Huster, who has worked with a natural grass advisory group, is more optimistic about the situation.
“With the turf field, I think if it is managed properly, it is a suitable playing surface,” she says. “We all want to play on grass, but this is a step in the right direction for the club.”
When the Spirit played its games at Audi Field, it opened up the team to a new demographic of fans. The SoccerPlex maxes out at about 5,300 attendees and is located approximately 36 miles away from Audi Field. It’s not easily accessible via public transportation.
Segra Field is even further away from D.C., has a capacity of 5,000, and is similarly difficult to reach using public transit.
“No disrespect to Segra Field but that doesn’t solve any of the issues for the Spirit and actually create more,” Matt Libber, the executive director of the SoccerPlex, told City Paper in an email last month before any of the details were official. “Segra Field only holds 5,000 people, just like the SoccerPlex. They have an artificial field, where the SoccerPlex has an award-winning pitch routinely called the best in the league, and I believe better than a lot of MLS stadiums. Segra Field is actually further from D.C. than the SoccerPlex and does not have the same population density that Montgomery County has.“
In a separate conversation with City Paper on the day of the announcement, Libber said he understood the Spirit’s decision and wished them well.

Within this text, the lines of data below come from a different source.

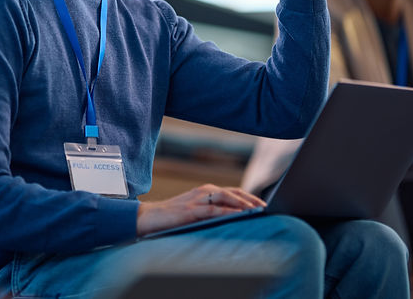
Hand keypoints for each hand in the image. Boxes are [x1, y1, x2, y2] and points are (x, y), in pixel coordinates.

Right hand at [136, 184, 265, 235]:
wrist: (148, 218)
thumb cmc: (171, 217)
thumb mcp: (194, 212)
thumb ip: (211, 212)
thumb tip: (233, 220)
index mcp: (205, 191)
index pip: (232, 192)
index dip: (248, 196)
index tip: (262, 204)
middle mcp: (203, 192)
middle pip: (232, 192)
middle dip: (250, 198)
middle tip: (264, 206)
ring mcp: (197, 200)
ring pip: (225, 197)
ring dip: (242, 203)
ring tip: (256, 210)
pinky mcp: (191, 210)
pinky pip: (213, 210)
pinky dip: (228, 211)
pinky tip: (239, 215)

“We’ll miss them,” he said. “It’s great having them as a tenant, but if it means the team and the league are successful, then we support them 100 percent. We’ll still be fans here. For some reason if their plans change, we’re here to support them as well.”

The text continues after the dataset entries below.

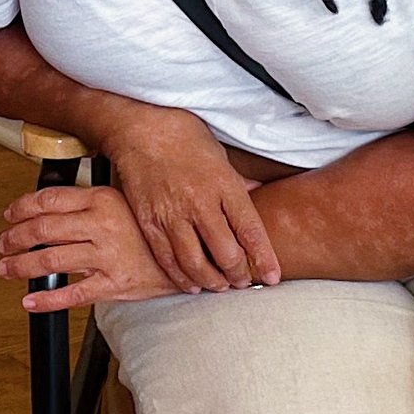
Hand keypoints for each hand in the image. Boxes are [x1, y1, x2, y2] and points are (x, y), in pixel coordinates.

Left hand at [0, 178, 178, 306]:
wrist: (192, 256)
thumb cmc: (155, 231)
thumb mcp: (125, 202)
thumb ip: (91, 203)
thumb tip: (52, 206)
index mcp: (103, 199)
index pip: (50, 200)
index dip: (22, 208)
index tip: (10, 214)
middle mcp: (102, 225)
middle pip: (44, 229)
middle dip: (16, 237)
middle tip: (3, 244)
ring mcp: (107, 256)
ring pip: (52, 259)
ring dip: (22, 265)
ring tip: (7, 268)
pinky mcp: (114, 284)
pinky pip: (72, 294)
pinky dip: (46, 299)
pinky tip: (29, 300)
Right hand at [104, 106, 280, 291]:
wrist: (139, 127)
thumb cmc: (184, 137)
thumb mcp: (221, 156)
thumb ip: (237, 185)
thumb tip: (260, 198)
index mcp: (224, 185)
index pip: (251, 232)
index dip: (264, 260)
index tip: (273, 277)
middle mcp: (200, 203)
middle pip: (226, 254)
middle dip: (239, 275)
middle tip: (243, 282)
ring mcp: (172, 214)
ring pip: (196, 263)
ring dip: (212, 281)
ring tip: (220, 286)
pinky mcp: (149, 221)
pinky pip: (167, 258)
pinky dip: (181, 277)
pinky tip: (192, 284)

During the Tuesday night press conference at the Loudoun County Government Center, Baldwin thanked the Maryland Soccer Foundation and the SoccerPlex, calling them “wonderful partners.”
He added that the announcement “does not end that partnership,” and that he will “continue working with the Plex every year that I am involved with the club.” The team intends to play a preseason match there to maintain its presence.
Baldwin also mentioned that the Spirit will be providing a bus service from Germantown to both Audi Field and Segra Field, and fans outside of Loudoun County can join a program to be reimbursed for the tolls.
Asked if there is a plan to get D.C. fans to both locations, Baldwin replied that it’s something his team can look into.
“We will make it as easy as possible for our fans to come see us,” he said.